→ **ABOUT THIS TASK**
Every line containing the word "controller" must be pulled from the records.

======== DATASET RECORDS ========

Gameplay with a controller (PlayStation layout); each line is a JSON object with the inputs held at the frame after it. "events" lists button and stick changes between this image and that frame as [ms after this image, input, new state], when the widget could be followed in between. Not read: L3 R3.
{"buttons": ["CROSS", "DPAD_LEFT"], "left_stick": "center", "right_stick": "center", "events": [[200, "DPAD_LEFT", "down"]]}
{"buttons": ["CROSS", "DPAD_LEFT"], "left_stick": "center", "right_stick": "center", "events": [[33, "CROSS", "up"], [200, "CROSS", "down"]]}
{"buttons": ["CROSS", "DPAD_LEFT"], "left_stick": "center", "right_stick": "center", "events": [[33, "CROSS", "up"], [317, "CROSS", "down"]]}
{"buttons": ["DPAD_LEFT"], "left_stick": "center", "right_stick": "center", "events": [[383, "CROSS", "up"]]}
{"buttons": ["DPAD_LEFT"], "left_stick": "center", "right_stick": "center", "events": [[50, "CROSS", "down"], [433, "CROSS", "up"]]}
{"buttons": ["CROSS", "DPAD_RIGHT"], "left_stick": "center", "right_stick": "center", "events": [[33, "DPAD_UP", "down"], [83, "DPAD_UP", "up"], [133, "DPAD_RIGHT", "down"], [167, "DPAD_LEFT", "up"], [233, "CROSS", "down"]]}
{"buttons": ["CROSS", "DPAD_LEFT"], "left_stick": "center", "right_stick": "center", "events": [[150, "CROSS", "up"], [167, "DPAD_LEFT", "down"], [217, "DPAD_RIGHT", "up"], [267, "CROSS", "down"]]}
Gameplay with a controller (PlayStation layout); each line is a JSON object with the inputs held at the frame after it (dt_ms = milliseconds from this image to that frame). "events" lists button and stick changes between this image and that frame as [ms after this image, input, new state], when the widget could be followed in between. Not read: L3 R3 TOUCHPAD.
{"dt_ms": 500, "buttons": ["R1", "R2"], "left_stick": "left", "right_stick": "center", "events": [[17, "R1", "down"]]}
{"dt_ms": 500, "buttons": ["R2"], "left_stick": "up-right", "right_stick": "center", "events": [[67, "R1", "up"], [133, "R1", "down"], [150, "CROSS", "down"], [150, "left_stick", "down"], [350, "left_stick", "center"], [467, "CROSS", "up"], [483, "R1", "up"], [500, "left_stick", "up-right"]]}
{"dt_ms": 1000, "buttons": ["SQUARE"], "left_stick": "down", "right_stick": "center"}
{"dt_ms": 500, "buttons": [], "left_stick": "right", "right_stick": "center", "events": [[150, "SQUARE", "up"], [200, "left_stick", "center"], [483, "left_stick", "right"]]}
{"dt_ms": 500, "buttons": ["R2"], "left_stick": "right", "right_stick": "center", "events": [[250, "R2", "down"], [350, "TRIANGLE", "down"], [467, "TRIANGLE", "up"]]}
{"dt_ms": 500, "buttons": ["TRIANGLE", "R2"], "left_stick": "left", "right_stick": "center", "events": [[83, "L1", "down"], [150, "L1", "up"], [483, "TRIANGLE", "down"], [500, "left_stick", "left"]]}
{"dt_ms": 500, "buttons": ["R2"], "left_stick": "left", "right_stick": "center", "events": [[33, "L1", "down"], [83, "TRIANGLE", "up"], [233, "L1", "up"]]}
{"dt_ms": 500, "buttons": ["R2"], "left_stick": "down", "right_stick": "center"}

========

→ **SOLUTION**
Gameplay with a controller (PlayStation layout); each line is a JSON object with the inputs held at the frame after it. "events" lists button and stick changes between this image and that frame as [ms after this image, input, new state], when the widget could be followed in between. Not read: L3 R3.
Gameplay with a controller (PlayStation layout); each line is a JSON object with the inputs held at the frame after it (dt_ms = milliseconds from this image to that frame). "events" lists button and stick changes between this image and that frame as [ms after this image, input, new state], when the widget could be followed in between. Not read: L3 R3 TOUCHPAD.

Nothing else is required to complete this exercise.